Dejarse llevar por los dramas o tragedias o condiciones que uno se fabrica tiene un gozo en el que, paradójicamente, puede uno solazarse.
Una de las acciones más placenteras y, a la larga, más dañinas es dejarse llevar por el sufrimiento de uno mismo y de sus fantasmas y de sus traumas. En efecto, es más fácil arrojarse al descenso acelerado del impulso que imponerse a las propias emociones para controlarlas.
Convertirse en “Angustia Contreras” es cómodo, especialmente cuando queremos llamar la atención, sentir consideración de alguien más o, de plano, tumbarnos en el pantano de la propia lástima. “Aquí déjenme morir, váyanse sin mí”. O, como dice la canción, “Ay, cómo sufro al recordar”. O, lloriquea más la otra, “Sufrir me tocó a mí en esta vida, llorar es mi destino hasta el morir”.
Como vemos, dejarse llevar por los dramas o tragedias o condiciones que uno se fabrica tiene un gozo en el que, paradójicamente, puede uno solazarse.

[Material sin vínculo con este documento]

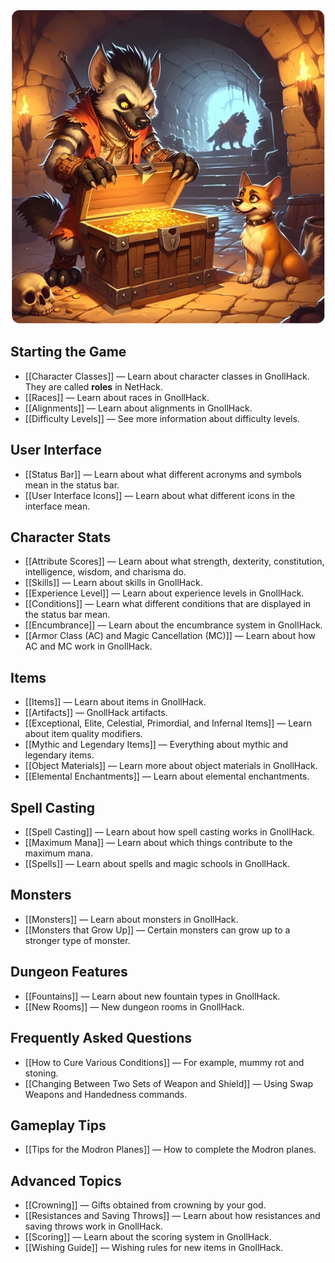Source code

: ![gameplay-information-q90](/uploads/Gameplay%20Information/gameplay-information-q90.webp)

## Starting the Game

* [[Character Classes]] — Learn about character classes in GnollHack. They are called **roles** in NetHack.
* [[Races]] — Learn about races in GnollHack.
* [[Alignments]] — Learn about alignments in GnollHack.
* [[Difficulty Levels]] — See more information about difficulty levels.

## User Interface

* [[Status Bar]] — Learn about what different acronyms and symbols mean in the status bar.
* [[User Interface Icons]] — Learn about what different icons in the interface mean.

## Character Stats

* [[Attribute Scores]] — Learn about what strength, dexterity, constitution, intelligence, wisdom, and charisma do.
* [[Skills]] — Learn about skills in GnollHack.
* [[Experience Level]] — Learn about experience levels in GnollHack.
* [[Conditions]] — Learn what different conditions that are displayed in the status bar mean.
* [[Encumbrance]] — Learn about the encumbrance system in GnollHack.
* [[Armor Class (AC) and Magic Cancellation (MC)]] — Learn about how AC and MC work in GnollHack.

## Items

* [[Items]] — Learn about items in GnollHack.
* [[Artifacts]] — GnollHack artifacts.
* [[Exceptional, Elite, Celestial, Primordial, and Infernal Items]] — Learn about item quality modifiers.
* [[Mythic and Legendary Items]] — Everything about mythic and legendary items.
* [[Object Materials]] — Learn more about object materials in GnollHack.
* [[Elemental Enchantments]] — Learn about elemental enchantments.

## Spell Casting

* [[Spell Casting]] — Learn about how spell casting works in GnollHack.
* [[Maximum Mana]] — Learn about which things contribute to the maximum mana.
* [[Spells]] — Learn about spells and magic schools in GnollHack.

## Monsters

* [[Monsters]] — Learn about monsters in GnollHack.
* [[Monsters that Grow Up]] — Certain monsters can grow up to a stronger type of monster.

## Dungeon Features

* [[Fountains]] — Learn about new fountain types in GnollHack.
* [[New Rooms]] — New dungeon rooms in GnollHack.

## Frequently Asked Questions

* [[How to Cure Various Conditions]] — For example, mummy rot and stoning.
* [[Changing Between Two Sets of Weapon and Shield]] — Using Swap Weapons and Handedness commands.

## Gameplay Tips

* [[Tips for the Modron Planes]] — How to complete the Modron planes.

## Advanced Topics

* [[Crowning]] — Gifts obtained from crowning by your god.
* [[Resistances and Saving Throws]] — Learn about how resistances and saving throws work in GnollHack.
* [[Scoring]] — Learn about the scoring system in GnollHack.
* [[Wishing Guide]] — Wishing rules for new items in GnollHack.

Por eso resulta difícil vencer la tentación y sobreponerse: es decir, ponerse bien cuando se está mal. Mi madrina Concepción Villarreal lo expresaba mejor con su “Al mal tiempo buena cara”, que no se reduce a dar la contraria al clima o la situación (vaya interpretaciones simplonas), sino a realmente tomar el propio humor o deseos de mortificarse y darles una patada en salva sea la parte.
Y a levantarse, que vivimos en un mundo que no se detiene, no espera. Ni modo.
Esto se llama madurez, pero también corresponsabilidad, que significa que frente a nuestro entorno soy tan responsable como lo eres tú y lo es él y lo son aquéllos.
El sostenimiento del entorno es tarea compartida. No debemos olvidar que vivimos en un espacio común, donde lo que yo dejo de hacer puede afectar al de al lado o al de enfrente o al de atrás… o a quien me suceda generacionalmente o laboralmente.
Esto sin hablar del efecto de lo que, de plano, yo haga mal.
Ponerse bien cuando se está mal es parte del sostenimiento del entorno. Aunque parezca un detalle menor, a la larga implica una gran diferencia entre las sociedades que crecen y las que se estancan o van para atrás.
En la práctica tenemos, por ejemplo, a la sociedad perezosa que ve en los días francos, de huelga o incluso emergencia sanitaria un alivio o milagro. Es la sociedad que se alegra por días sin actividad laboral y busca crear más puentes vacacionales, aunque eso signifique dejar de producir riqueza y transformar positivamente al mundo.
Por supuesto que termina pronto el sistema que se dedica más a gastar que a ganar.
Existe, a fin de cuentas, esta responsabilidad anímica, que es personal, y la corresponsabilidad anímica, que ayuda a reconfigurar el entorno. Apreciemos la diferencia entre terminar el trabajo, aunque no tengamos ganas de hacerlo (o sea, cumplir con nuestras obligaciones), y permitir que nuestra inacción nos acabe paulatinamente, debido a que se impone lo meramente emocional y la satisfacción a corto plazo a lo racional y de largo aliento.
Eso es lo que muchos conocen también como “cultura nacional”, y que nos permite hablar de un modo de ser de los japoneses, los alemanes, los ingleses… gente a la que catalogamos como disciplina y que, a fin de cuentas, sólo es consecuente con la tarea compartida de sostener su entorno.